WHAT YOU WILL DO: Can you gather every line in the entries below that contains the word "scientific"? Matching is case-sensitive.

Extracted records:
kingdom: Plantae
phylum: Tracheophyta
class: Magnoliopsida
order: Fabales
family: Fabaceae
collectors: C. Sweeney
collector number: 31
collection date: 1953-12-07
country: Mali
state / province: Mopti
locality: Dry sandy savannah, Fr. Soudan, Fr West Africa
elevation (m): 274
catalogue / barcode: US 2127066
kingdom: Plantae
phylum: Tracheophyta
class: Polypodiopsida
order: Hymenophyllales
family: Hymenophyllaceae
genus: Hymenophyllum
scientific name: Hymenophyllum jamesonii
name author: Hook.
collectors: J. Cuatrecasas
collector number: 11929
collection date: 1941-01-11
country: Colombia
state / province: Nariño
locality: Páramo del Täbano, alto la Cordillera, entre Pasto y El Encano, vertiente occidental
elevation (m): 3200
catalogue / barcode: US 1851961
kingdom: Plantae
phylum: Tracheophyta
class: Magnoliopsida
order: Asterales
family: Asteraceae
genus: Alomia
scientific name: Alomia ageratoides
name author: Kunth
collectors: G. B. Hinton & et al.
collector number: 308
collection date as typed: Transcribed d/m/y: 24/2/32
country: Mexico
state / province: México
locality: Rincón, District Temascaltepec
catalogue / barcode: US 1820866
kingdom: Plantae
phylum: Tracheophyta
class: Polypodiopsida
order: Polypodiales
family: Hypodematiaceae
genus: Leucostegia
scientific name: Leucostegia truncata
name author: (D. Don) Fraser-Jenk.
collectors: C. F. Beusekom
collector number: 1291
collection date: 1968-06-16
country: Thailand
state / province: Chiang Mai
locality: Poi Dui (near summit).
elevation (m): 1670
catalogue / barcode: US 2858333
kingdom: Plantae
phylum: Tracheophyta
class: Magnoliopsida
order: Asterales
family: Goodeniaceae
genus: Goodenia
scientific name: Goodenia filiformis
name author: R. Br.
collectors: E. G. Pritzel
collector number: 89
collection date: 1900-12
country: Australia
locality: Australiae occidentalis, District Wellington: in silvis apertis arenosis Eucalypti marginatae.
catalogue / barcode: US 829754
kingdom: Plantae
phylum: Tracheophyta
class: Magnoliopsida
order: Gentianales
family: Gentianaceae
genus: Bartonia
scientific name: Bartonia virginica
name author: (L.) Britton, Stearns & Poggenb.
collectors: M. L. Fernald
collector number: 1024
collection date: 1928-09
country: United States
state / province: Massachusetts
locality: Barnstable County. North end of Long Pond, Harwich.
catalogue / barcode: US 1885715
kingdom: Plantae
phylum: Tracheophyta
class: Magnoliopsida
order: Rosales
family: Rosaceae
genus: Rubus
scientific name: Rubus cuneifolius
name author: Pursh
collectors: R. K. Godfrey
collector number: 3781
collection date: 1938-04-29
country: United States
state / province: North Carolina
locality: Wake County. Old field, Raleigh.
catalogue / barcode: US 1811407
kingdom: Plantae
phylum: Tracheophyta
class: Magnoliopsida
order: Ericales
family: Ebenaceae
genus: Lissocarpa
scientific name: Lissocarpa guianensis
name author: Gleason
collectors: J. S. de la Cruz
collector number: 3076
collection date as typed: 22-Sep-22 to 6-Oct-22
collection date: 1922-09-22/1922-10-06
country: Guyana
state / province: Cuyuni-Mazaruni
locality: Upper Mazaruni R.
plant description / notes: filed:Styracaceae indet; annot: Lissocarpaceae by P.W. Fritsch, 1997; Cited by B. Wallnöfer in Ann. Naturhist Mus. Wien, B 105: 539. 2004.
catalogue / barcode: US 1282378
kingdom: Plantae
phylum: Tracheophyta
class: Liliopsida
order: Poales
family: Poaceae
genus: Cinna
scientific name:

COMPLETED EXERCISE:
scientific name: Hymenophyllum jamesonii
scientific name: Alomia ageratoides
scientific name: Leucostegia truncata
scientific name: Goodenia filiformis
scientific name: Bartonia virginica
scientific name: Rubus cuneifolius
scientific name: Lissocarpa guianensis
scientific name:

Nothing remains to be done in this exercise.